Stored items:
┌──

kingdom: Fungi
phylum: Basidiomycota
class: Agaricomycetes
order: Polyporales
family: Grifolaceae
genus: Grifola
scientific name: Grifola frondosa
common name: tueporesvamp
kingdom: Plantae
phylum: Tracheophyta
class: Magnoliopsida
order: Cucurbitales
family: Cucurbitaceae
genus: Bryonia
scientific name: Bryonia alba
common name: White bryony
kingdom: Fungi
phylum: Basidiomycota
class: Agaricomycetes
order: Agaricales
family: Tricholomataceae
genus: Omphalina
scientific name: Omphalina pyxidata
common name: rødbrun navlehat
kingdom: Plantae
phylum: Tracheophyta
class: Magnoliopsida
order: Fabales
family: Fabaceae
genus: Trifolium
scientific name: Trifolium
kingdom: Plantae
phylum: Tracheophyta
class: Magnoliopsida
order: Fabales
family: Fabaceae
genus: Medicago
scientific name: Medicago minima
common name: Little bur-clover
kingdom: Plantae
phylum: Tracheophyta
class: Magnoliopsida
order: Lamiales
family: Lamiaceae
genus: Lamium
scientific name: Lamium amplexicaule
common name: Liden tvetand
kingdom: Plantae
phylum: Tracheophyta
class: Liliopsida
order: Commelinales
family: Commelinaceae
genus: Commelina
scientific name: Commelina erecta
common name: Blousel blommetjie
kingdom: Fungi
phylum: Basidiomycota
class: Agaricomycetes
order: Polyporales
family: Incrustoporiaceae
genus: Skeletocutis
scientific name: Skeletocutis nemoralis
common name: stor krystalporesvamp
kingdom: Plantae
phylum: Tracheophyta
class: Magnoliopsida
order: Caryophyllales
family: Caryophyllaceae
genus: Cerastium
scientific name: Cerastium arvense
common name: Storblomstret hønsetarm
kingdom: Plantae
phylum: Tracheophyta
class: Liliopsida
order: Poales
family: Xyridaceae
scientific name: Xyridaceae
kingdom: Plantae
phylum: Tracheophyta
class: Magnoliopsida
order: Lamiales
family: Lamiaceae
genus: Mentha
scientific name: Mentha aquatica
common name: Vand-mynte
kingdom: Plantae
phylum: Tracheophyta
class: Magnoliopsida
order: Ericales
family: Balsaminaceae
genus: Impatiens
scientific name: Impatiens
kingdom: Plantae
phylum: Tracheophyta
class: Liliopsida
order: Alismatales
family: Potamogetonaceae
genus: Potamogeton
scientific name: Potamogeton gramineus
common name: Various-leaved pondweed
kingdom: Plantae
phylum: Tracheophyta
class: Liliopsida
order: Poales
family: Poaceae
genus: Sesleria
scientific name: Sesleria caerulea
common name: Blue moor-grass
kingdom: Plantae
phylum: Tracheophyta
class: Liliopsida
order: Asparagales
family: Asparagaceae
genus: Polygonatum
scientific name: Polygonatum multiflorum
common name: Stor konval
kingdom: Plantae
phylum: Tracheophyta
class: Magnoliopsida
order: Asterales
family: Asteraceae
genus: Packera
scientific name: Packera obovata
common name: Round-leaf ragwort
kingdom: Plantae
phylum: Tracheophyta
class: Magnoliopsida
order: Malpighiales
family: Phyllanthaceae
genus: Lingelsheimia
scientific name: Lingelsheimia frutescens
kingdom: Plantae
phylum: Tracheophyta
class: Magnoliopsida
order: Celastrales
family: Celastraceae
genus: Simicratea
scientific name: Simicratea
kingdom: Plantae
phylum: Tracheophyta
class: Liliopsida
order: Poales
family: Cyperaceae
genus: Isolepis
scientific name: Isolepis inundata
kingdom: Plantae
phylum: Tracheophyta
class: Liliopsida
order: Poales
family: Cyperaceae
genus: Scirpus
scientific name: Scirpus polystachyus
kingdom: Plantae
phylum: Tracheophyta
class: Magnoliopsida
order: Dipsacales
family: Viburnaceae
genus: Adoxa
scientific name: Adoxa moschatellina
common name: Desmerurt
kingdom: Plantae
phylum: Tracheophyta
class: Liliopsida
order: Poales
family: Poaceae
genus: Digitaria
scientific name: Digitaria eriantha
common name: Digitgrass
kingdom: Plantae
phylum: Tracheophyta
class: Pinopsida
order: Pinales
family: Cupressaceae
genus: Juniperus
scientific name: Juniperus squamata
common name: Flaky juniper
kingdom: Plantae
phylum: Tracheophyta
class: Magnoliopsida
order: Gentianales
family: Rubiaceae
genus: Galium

└──

Written task => Please repeat everything in the material above, from its first line down to and including the line that contains "genus: Trifolium", with no changes.

Final result =>
kingdom: Fungi
phylum: Basidiomycota
class: Agaricomycetes
order: Polyporales
family: Grifolaceae
genus: Grifola
scientific name: Grifola frondosa
common name: tueporesvamp
kingdom: Plantae
phylum: Tracheophyta
class: Magnoliopsida
order: Cucurbitales
family: Cucurbitaceae
genus: Bryonia
scientific name: Bryonia alba
common name: White bryony
kingdom: Fungi
phylum: Basidiomycota
class: Agaricomycetes
order: Agaricales
family: Tricholomataceae
genus: Omphalina
scientific name: Omphalina pyxidata
common name: rødbrun navlehat
kingdom: Plantae
phylum: Tracheophyta
class: Magnoliopsida
order: Fabales
family: Fabaceae
genus: Trifolium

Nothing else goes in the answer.